= Metin bölümü =
⟨

N. ÎTİDÂLİ

“Îtidâl, teennî, hal ve gidişce iyi olmak peygamberliğin yirmi beş cüz’-ünden biridir.”

Muvatta, Şaar, 17

Îtidâl; bir şeyin kemiyet ve keyfiyet itibariyla iki hal arasında, doğru, düzgün, müstakîm ve mütenâsib olması demektir. Denge, tabiîlik, istikrâr, uygunluk, zindelik mânalarını da ifâde eder. Îtidâl, ifrat ve tefrite kaçmadan orta bir yaklaşım tarzını tâkib etmektir.

İslâm; yeme, içme, giyim, kuşam, eşya kullanımı, ibâdet gibi her husûsta aşırılıktan kaçınmayı, orta yolu tutmayı emretmiş, ifrât ve tefrîti yasaklamıştır. Bu sebeple işlerin en hayırlısı îtidal üzere olanıdır.

Cenâb-ı Hak kâinâtı ve bütün varlıkları dengeli bir şekilde yaratmış ve kullarına da her hususta ölçülü ve îtidalli davranmalarını emretmiştir. Âyet-i kerîmede:

“Allâh semâyı yükseltti ve mîzânı koydu. Öyleyse, sakın taşkınlık edip ölçüyü bozmayın.” buyurmuştur. (er-Rahmân 55/7-8)

Vehb bin Münebbih şöyle der:

“Her şeyin iki ucu ve bir ortası vardır. Bu uçların birinden tutulursa, diğer uç ağır basar; ortasından tutulursa, iki uç da dengede kalır. (Öyleyse) her şeyin ortasından tutmaya bakın!” (Heysemî, VIII, 112)

Dış dünyâda olduğu gibi insanın psikolojik ve duygusal yetenekleri arasında da bir uyum bulunmalıdır. Bu uyum ahlâkî yaşayışın esâsını teşkil eden üç temel kabiliyetin îtidalli olmasına bağlıdır. Buna göre akıl gücünün dengeli işleyişinden hikmet, şehvet gücünün îtidalli işleyişinden iffet, gazab gücünün dengeli işleyişinden de şecâat fazîletleri doğar. İnsanın iç dünyâsında bu dengelerin oluşması da adâlet denilen dördüncü temel fazîleti meydana getirir ve böylece tam bir ahlâk gerçekleşmiş olur.

⟩

= Alıştırma görevleri =
1. Îtidal konulu metne göre gazab gücünün dengeli işleyişinden hangi fazilet doğar?
2. Aşağıdaki ifadeler îtidal konulu metinle uyuşuyor mu? Her biri için evet ya da hayır deyin ve kararı belirleyen sözleri metinden aynen alıntılayın.
(a) Vehb bin Münebbih her şeyin ortasından tutulmasını öğütler.
(b) İslâm ibadet konusunda aşırılığa izin verir.
(c) Adalet, ahlaki yaşayışın esasını oluşturan üç temel kabiliyetten biridir.
3. Îtidal konulu metnin "Îtidâl; bir şeyin" sözlerinden başlayıp "buyurmuştur. (er-Rahmân 55/7-8)" sözleri de dahil olmak üzere o sözlere kadar olan kısmını aynen yazdır.
Ardından gelen verilerin îtidal konulu metinle hiçbir ilgisi yoktur.

= Kayıtlı veriler =
⟨

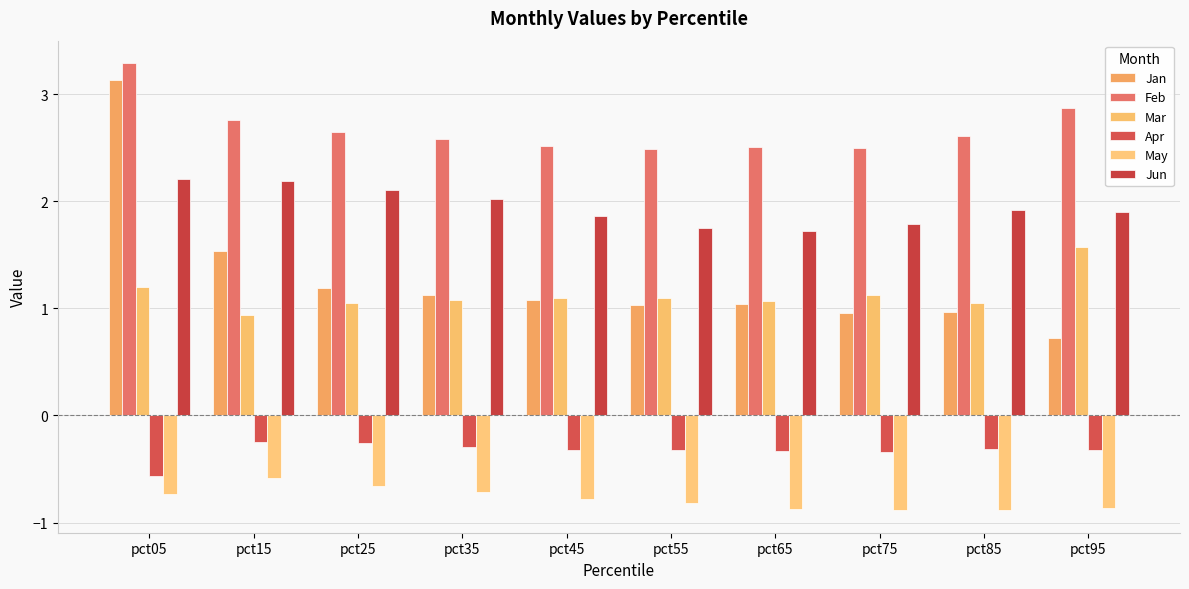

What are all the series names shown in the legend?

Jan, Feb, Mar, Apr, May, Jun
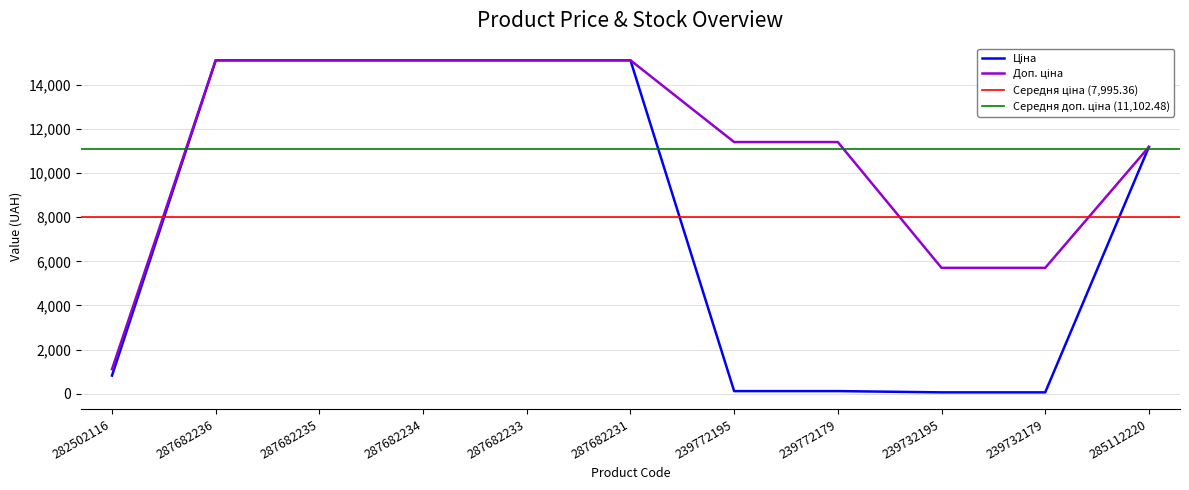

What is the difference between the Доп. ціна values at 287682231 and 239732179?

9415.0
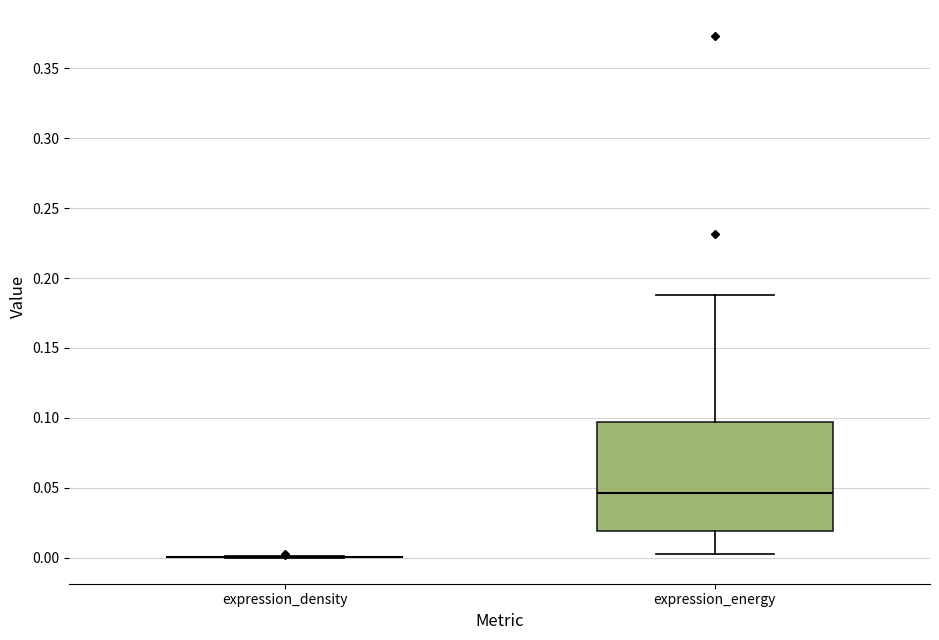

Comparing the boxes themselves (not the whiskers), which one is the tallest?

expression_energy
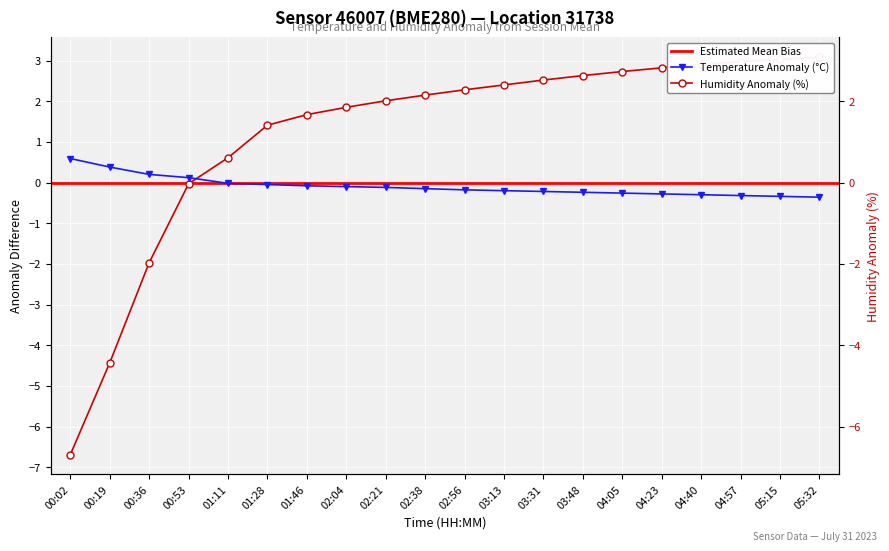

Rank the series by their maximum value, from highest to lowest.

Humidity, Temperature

⟩
⟨

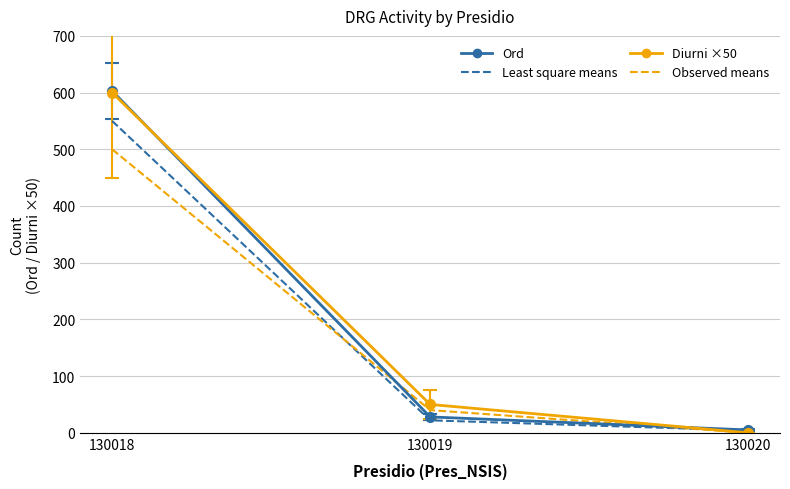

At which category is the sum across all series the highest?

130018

⟩
⟨

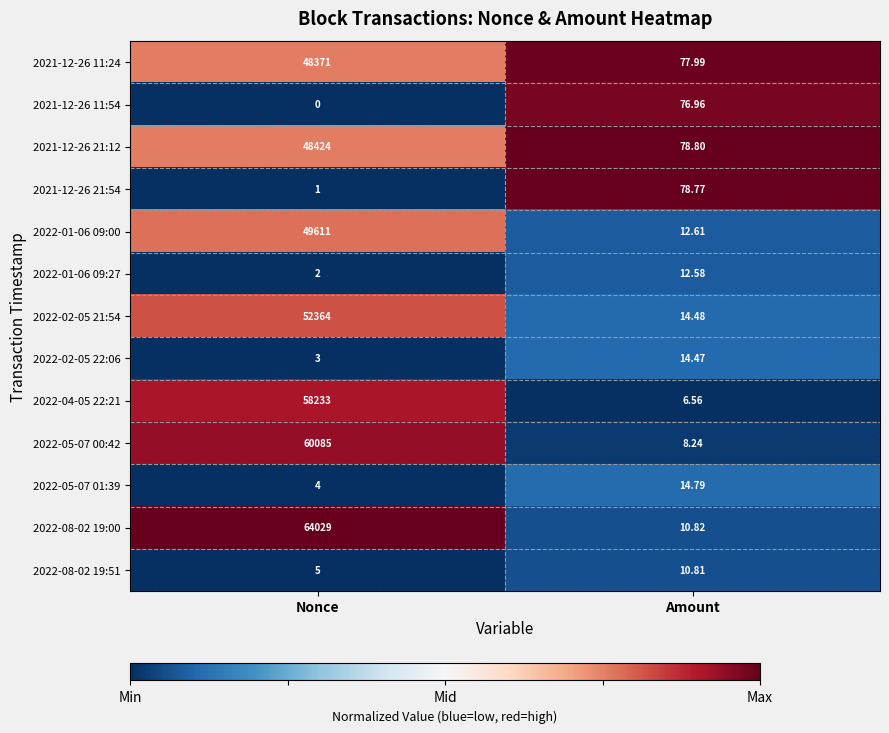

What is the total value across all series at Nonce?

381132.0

⟩

= Cevap listesi =
1. Şecâat fazileti doğar.

2.
(a) Evet: "her şeyin ortasından tutmaya bakın!"
(b) Hayır: "ibâdet gibi her husûsta aşırılıktan kaçınmayı, orta yolu tutmayı emretmiş"
(c) Hayır: "adâlet denilen dördüncü temel fazîleti"

3.
Îtidâl; bir şeyin kemiyet ve keyfiyet itibariyla iki hal arasında, doğru, düzgün, müstakîm ve mütenâsib olması demektir. Denge, tabiîlik, istikrâr, uygunluk, zindelik mânalarını da ifâde eder. Îtidâl, ifrat ve tefrite kaçmadan orta bir yaklaşım tarzını tâkib etmektir.

İslâm; yeme, içme, giyim, kuşam, eşya kullanımı, ibâdet gibi her husûsta aşırılıktan kaçınmayı, orta yolu tutmayı emretmiş, ifrât ve tefrîti yasaklamıştır. Bu sebeple işlerin en hayırlısı îtidal üzere olanıdır.

Cenâb-ı Hak kâinâtı ve bütün varlıkları dengeli bir şekilde yaratmış ve kullarına da her hususta ölçülü ve îtidalli davranmalarını emretmiştir. Âyet-i kerîmede:

“Allâh semâyı yükseltti ve mîzânı koydu. Öyleyse, sakın taşkınlık edip ölçüyü bozmayın.” buyurmuştur. (er-Rahmân 55/7-8)